Lisa - great thoughts and expressed quite well - keep looking for answers. I encourage you to keep at this internal work - you are on to something. I am not surprised at the dream... you are very near to deep revelation - keep at it! AND be willing to take some chances and ACT as the Spirit prompts you. Take some authority in the dream with the rattling woman... she needs to stand down - you want the revelation... I am praying for you to find your voice in this community God has placed you in. It really is time that some of you step into the greater authority that God has given you - you hear Him well and have done lots of internal work - say what you hear... it is hard but it really is time. Peace and unspeakable joy be yours in these special days for you. Many warm regards and prayers,
Corey

Lisa said...

Corey,
you can't know how badly I needed to come home and read your encouraging words tonight. I talked with Kari after the service tonight, just for a few minutes, sharing some of the things I wrote here, some of the fears and the pains of the week. And as I talked I cried, because the emotions were just too many, too overwhelming, too exhausting, and they wouldn't be contained any more. And my house has been full of illness the last few days, dark and quiet, and I am exhausted because of the dreams, because I haven't slept for a week and the emotions have drained me.
It's time to say what I hear, and I don't know how to begin. And I'm afraid and exhausted and discombobulated. And I really needed to come home tonight and read your encouraging words... I needed them... so thanks for the words and the prayers, and if I have a level of consciousness in my dreams, I will speak to the "rattling woman" - funny that you used the word rattling, because it is so very accurate - the very word I would have used had it occurred to me.

So again, thanks.

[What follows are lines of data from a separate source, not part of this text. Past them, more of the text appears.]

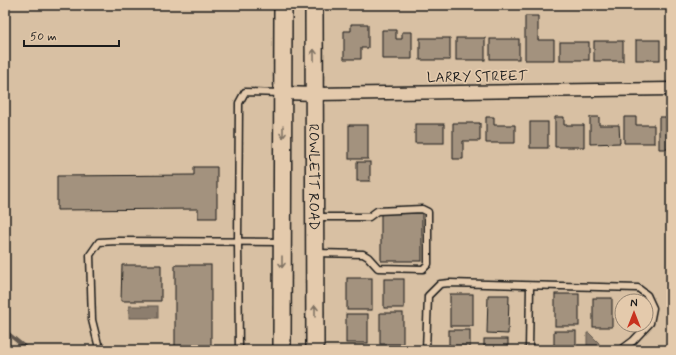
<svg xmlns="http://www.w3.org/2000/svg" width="676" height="355" font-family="Mynerve,sans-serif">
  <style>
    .water { fill: #8d7e6e; stroke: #60574d }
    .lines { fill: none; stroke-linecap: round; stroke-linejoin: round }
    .stream { stroke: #60574d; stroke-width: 4 }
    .building { fill: #a3927e; stroke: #1c1c1c }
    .lane-casing { stroke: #1c1c1c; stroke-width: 9 }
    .street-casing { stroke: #1c1c1c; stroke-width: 15 }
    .secondary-casing { stroke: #1c1c1c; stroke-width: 20 }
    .lane { stroke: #e4caac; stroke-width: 6 }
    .street { stroke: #e4caac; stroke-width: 12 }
    .secondary { stroke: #e4caac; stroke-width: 17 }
    .oneway { stroke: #807364 }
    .labels { text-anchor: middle; stroke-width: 3.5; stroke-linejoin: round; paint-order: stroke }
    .street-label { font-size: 14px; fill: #1c1c1c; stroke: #e4caac }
  </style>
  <rect width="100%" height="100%" fill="#d8c0a3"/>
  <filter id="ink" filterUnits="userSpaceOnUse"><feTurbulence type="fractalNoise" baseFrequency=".025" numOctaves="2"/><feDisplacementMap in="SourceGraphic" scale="8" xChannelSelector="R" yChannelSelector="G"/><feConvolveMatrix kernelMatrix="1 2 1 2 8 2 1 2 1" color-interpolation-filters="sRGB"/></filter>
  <g filter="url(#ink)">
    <g class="water">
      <rect x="129" y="306" width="29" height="12"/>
      <polygon points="587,333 589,333 599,343 598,348 596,350 587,350"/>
    </g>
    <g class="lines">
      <g class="stream">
        <polyline points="5,235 7,239 5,253"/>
        <polyline points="5,331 28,350"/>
      </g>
    </g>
    <g class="building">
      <polygon points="525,16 538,16 538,40 554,40 554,60 525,60"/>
      <polygon points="351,24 368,24 368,48 361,48 361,59 344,59 344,31 351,31"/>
      <polygon points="382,30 396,30 396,39 402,39 402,32 412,32 412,59 382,59"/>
      <rect x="420" y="38" width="30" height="22"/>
      <rect x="456" y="38" width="29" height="22"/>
      <rect x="490" y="39" width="29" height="20"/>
      <rect x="636" y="40" width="24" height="20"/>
      <rect x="594" y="41" width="29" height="20"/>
      <rect x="560" y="42" width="29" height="18"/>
      <polygon points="486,117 494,117 494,125 515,125 515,143 486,143"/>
      <polygon points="555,117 564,117 564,125 584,125 584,147 555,147"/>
      <polygon points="590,117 599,117 599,125 619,125 620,143 590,144"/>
      <polygon points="624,117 636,117 636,125 654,125 654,143 624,143"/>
      <polygon points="659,117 668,117 668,125 671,125 671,149 659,149"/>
      <rect x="530" y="122" width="18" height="26"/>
      <polygon points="453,123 480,123 480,141 463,141 463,159 453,159"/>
      <rect x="415" y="124" width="29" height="19"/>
      <rect x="349" y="125" width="19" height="34"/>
      <rect x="357" y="162" width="13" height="19"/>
      <polygon points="194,167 217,167 217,218 198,218 198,209 57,210 57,176 194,175"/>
      <rect x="381" y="213" width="41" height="48"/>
      <polygon points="122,265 161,265 161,301 121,301"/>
      <rect x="175" y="265" width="36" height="85"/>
      <rect x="347" y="278" width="25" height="32"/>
      <rect x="384" y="279" width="20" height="29"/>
      <rect x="450" y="294" width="23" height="32"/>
      <rect x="555" y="294" width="24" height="32"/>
      <polygon points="488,295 509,295 508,334 487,333"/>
      <rect x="593" y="298" width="19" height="29"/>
      <rect x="380" y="313" width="23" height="31"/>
      <rect x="346" y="314" width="22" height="29"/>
      <rect x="449" y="330" width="21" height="20"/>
      <rect x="554" y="331" width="22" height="19"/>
      <rect x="484" y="339" width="24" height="11"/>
    </g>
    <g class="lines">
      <defs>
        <g id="lane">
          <polyline points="316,217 369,217 377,211 422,209 428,212 428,264 423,269 378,268 368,257 363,254 316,253"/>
          <polyline points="104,350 98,344 92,320 90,255 99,242 117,241 282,242"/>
          <polyline points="239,350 238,241 239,103 245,92 281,93"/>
          <polyline points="426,350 428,296 440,284 449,283 638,288 647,295 653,308 650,323 633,341 621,350"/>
          <polyline points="529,350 530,286"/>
        </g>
        <polyline id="street" points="283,93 315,94 671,89"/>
        <g id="secondary">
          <path id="s1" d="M314 5 315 350"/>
          <polyline points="282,350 283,5"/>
        </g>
      </defs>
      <use href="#lane" class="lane-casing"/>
      <use href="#street" class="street-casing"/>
      <use href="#secondary" class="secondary-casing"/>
      <use href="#lane" class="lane"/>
      <use href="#street" class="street"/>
      <use href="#secondary" class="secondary"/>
    </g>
    <defs><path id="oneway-shaft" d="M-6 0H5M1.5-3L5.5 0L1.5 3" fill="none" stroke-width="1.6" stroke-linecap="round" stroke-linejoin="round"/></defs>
    <g class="oneway">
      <use href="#oneway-shaft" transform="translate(314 55) rotate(-91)"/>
      <use href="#oneway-shaft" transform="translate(283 132) rotate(90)"/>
      <use href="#oneway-shaft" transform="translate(282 262) rotate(90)"/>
      <use href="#oneway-shaft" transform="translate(315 311) rotate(-90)"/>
    </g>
  </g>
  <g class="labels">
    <g class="street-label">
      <text transform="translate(477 76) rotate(-1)" y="5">LARRY STREET</text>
      <text dy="5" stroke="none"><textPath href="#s1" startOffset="172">ROWLETT ROAD</textPath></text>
    </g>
  </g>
  <rect width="676" height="355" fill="none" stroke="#e4caac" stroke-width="20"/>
  <rect x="10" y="10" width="656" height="335" fill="none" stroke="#1c1c1c" stroke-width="1.5" filter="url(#ink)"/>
  <g transform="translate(634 313)"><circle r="19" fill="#e4caac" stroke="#948472"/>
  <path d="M0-3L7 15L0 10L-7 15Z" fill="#c8321e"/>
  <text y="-6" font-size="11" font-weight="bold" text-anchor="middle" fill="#1c1c1c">N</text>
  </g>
  <path d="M24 40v6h95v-6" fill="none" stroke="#1c1c1c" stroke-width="2"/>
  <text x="30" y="40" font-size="12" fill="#1c1c1c" stroke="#e4caac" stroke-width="3" paint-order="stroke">50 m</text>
</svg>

You gave me a reason to smile on a night when I was world weary and discouraged.

Prayers right back at you and your family.

Faye said...

Hello Lisa. This is Faye. First off, I owe you apologies for missing your birthday party- my family stayed in the mountains longer than I expected, and also because I later forgot to call and wish you a happy birthday. Happy Birthday!
Has anyone ever told you that you have an incredible gift of sight? You see reality in all it's detailed shades of grey (complete with shadows and streams of light)and actually understand what you're looking at. God will show you what to do with the truth you uncover. The best spiritual advice I got while running through the "Holy Land" last month was from a man called Father Abuna, who works as a principal at a refugee camp school for troubled/disadvantaged boys. When asked what he thought the church's response to the Intifadah should be, he replied, "It is not the responsibility of the church to come up with a perfect solution. Like Andrew at the feeding of the 5ooo, we are simply required to be quiet, to see what we have to work with, and to offer whatever that is to Jesus to work with." You remind me of Andrew, Lisa. Not the most immediately noticeable of the Apostles, but not because you're unimportant or because you have nothing important to say. Your quiet allows you to see and hear things that other people miss, often at very important moments in time. Anyways, good night and God bless:)

Lisa said...

Faye, don't worry about missing the birthday party. And thanks for the compliment. I guess that I don't really think of it in terms of seeing things well, and most days the things I see and think feel a bit more like a curse than a blessing, so it's always good to have the reminders that it it is a blessing. So, thanks!

Nolan said...

So this must be what, the official longest duration between posts ever for you huh?

Thanks for the book loan. It made me smile and cry again.